Submit chat completion requests to the /v1/chat/completions endpoint:
curl https://<YOUR-GATEWAY-URL>/v1/chat/completions \
  -X POST \
  -H 'Content-Type: application/json' \
  -H 'Salad-Api-Key: <YOUR_API_KEY>' \
  -d '{
    "model": "vllm",
    "messages": [
      {"role": "system", "content": "You are a helpful assistant."},
      {"role": "user", "content": "List three colors."}
    ],
    "stream": false,
    "max_tokens": 24
  }'

How To Use This Recipe

Authentication

If authentication is enabled, requests must include your SaladCloud API key in the Salad-Api-Key header.
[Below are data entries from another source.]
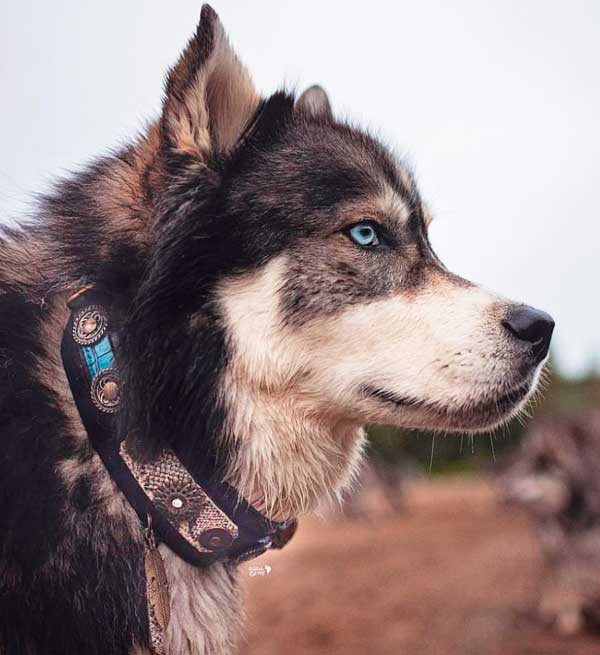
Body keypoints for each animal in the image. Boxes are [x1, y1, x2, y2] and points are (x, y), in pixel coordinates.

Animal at [500, 410, 600, 636]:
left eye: (543, 462)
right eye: (525, 460)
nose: (502, 484)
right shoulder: (562, 543)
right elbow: (566, 576)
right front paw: (568, 619)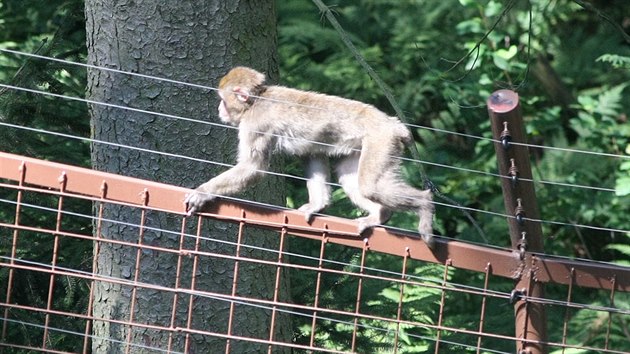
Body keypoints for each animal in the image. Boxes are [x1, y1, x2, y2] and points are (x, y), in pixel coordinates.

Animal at [185, 67, 436, 249]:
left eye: (223, 100)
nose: (219, 109)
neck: (257, 100)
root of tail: (393, 123)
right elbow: (312, 153)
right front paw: (318, 204)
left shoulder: (255, 124)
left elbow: (252, 168)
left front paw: (203, 192)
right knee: (350, 177)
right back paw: (380, 214)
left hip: (381, 141)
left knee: (370, 186)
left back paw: (424, 205)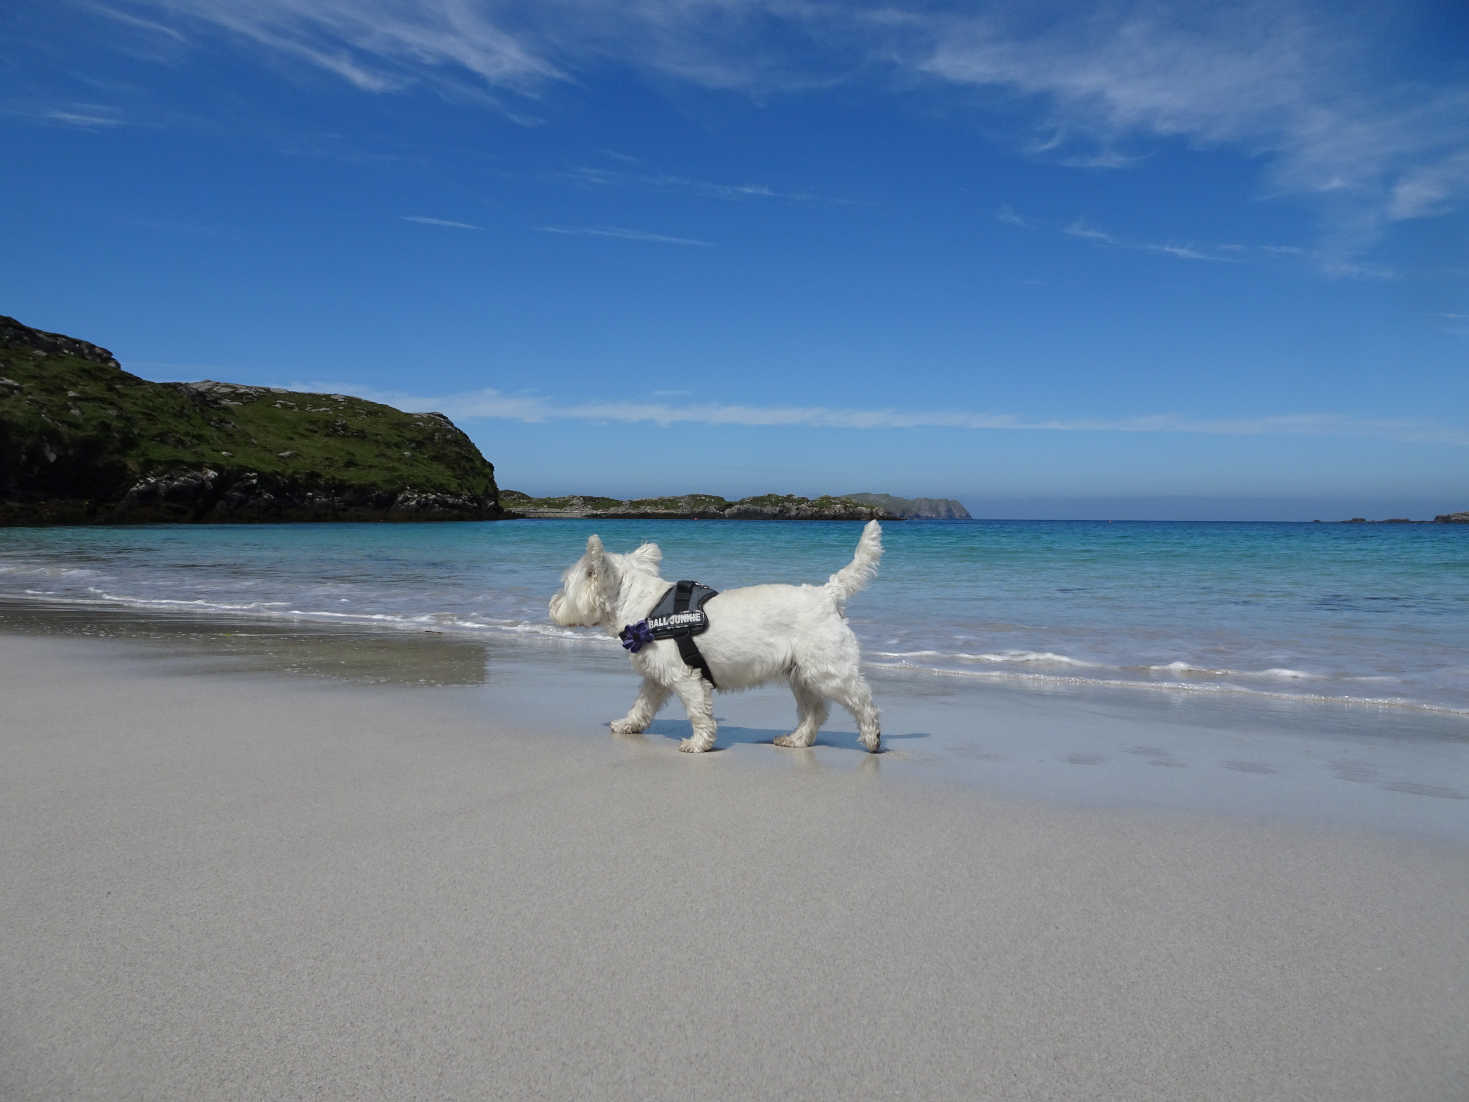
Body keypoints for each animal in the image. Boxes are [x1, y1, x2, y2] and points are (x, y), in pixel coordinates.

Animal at [546, 523, 875, 758]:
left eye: (565, 586)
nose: (552, 604)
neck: (646, 609)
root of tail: (827, 594)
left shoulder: (686, 677)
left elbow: (698, 711)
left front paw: (699, 743)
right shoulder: (657, 677)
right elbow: (642, 705)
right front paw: (628, 725)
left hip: (827, 669)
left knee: (861, 699)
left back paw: (872, 738)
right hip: (801, 675)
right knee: (814, 712)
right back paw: (795, 739)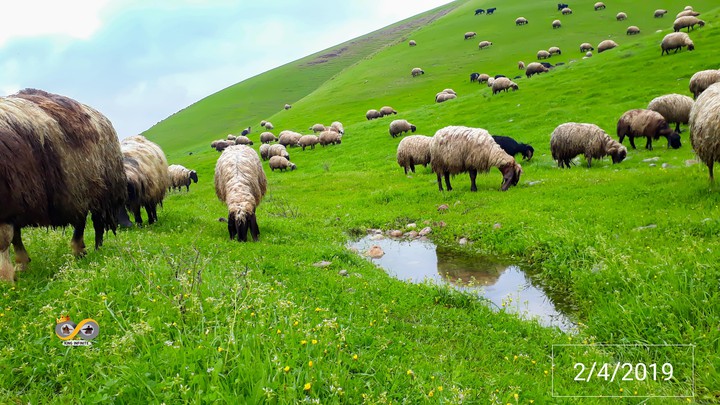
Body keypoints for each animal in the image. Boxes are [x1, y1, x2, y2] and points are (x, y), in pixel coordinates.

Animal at [0, 88, 127, 282]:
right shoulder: (16, 201)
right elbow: (15, 236)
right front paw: (21, 266)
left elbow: (4, 240)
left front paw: (6, 278)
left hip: (93, 189)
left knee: (90, 221)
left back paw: (87, 250)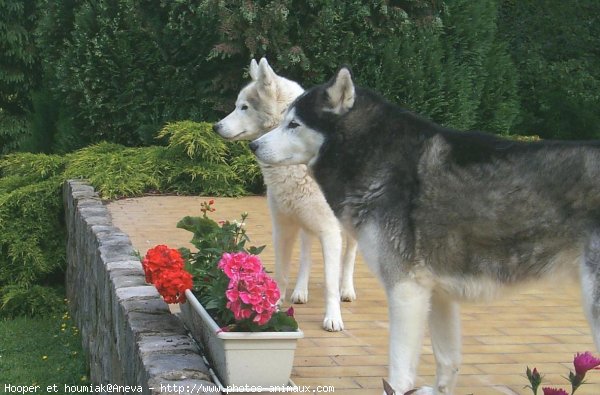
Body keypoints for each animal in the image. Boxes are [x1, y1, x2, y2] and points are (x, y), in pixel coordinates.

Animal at [214, 58, 358, 332]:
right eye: (237, 106)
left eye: (244, 107)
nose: (215, 127)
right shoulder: (283, 227)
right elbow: (282, 272)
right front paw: (272, 307)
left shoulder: (329, 231)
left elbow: (330, 282)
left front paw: (333, 318)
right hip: (304, 222)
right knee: (306, 256)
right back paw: (300, 291)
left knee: (348, 258)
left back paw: (347, 289)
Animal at [251, 69, 600, 395]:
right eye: (284, 120)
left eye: (294, 124)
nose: (254, 146)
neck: (375, 153)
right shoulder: (438, 293)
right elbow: (447, 362)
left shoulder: (406, 291)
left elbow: (398, 375)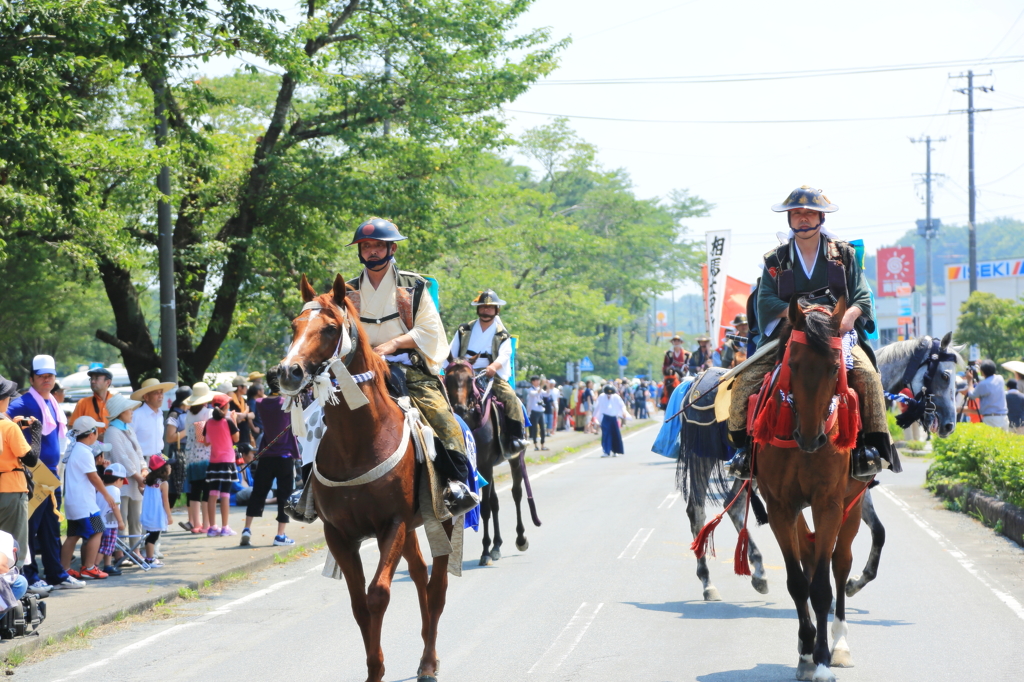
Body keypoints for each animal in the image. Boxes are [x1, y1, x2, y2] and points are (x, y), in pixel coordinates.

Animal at [280, 272, 456, 679]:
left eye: (330, 328)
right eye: (294, 325)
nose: (287, 371)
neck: (358, 441)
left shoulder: (392, 523)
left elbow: (378, 595)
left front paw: (380, 667)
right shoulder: (339, 533)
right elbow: (359, 604)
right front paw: (373, 669)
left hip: (442, 517)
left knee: (436, 588)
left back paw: (429, 660)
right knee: (420, 574)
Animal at [442, 360, 540, 561]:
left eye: (470, 378)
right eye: (448, 377)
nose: (460, 408)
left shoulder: (485, 465)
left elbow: (485, 507)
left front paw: (485, 551)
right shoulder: (480, 467)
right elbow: (489, 504)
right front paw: (490, 547)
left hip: (515, 459)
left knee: (516, 494)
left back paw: (520, 539)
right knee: (495, 501)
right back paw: (497, 545)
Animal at [757, 296, 868, 679]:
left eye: (835, 369)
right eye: (793, 363)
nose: (810, 438)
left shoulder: (828, 503)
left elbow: (821, 586)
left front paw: (820, 659)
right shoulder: (779, 505)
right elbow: (797, 582)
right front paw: (806, 653)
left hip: (854, 504)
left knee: (840, 562)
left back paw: (841, 645)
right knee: (808, 556)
See Sending Requests.

Replica Count

We recommend at least 2 replicas for development and 3–5 replicas for production.

Logging

Logs are available in the SaladCloud Portal. You can also connect an external logging provider such as Axiom.

Deploy & Wait

When you deploy, SaladCloud will provision nodes, pull the container image, and download the model weights. Large models may take 5-10 minutes or more to fully load. Once replicas show a green checkmark in the Ready column, the service is live.

Advanced Settings

All settings are pre-configured, but you can override them via environment variables for performance tuning:
  • DTYPE — Compute precision (auto, float16, bfloat16, float32).
  • MAX_NUM_BATCH_TOKENS — Max tokens processed per batch.
  • MAX_NUM_SEQS — Max concurrent sequences per batch.
  • GPU_MEM_UTIL — Fraction of GPU VRAM vLLM can use (default 0.92).
  • QUANTIZATION — Quantization mode (awq, gptq, fp8, etc.).
  • KV_CACHE_DTYPE — Precision for the key/value cache (auto, fp8, fp16, bf16).
  • DOWNLOAD_DIR — Directory for caching downloaded models.
  • TOKENIZER — Custom tokenizer repo or path.
  • TRUST_REMOTE_CODE — Enable if the model requires custom code from Hugging Face.

Source Code

The complete source code for this recipe is available in the SaladCloud Recipes GitHub repository.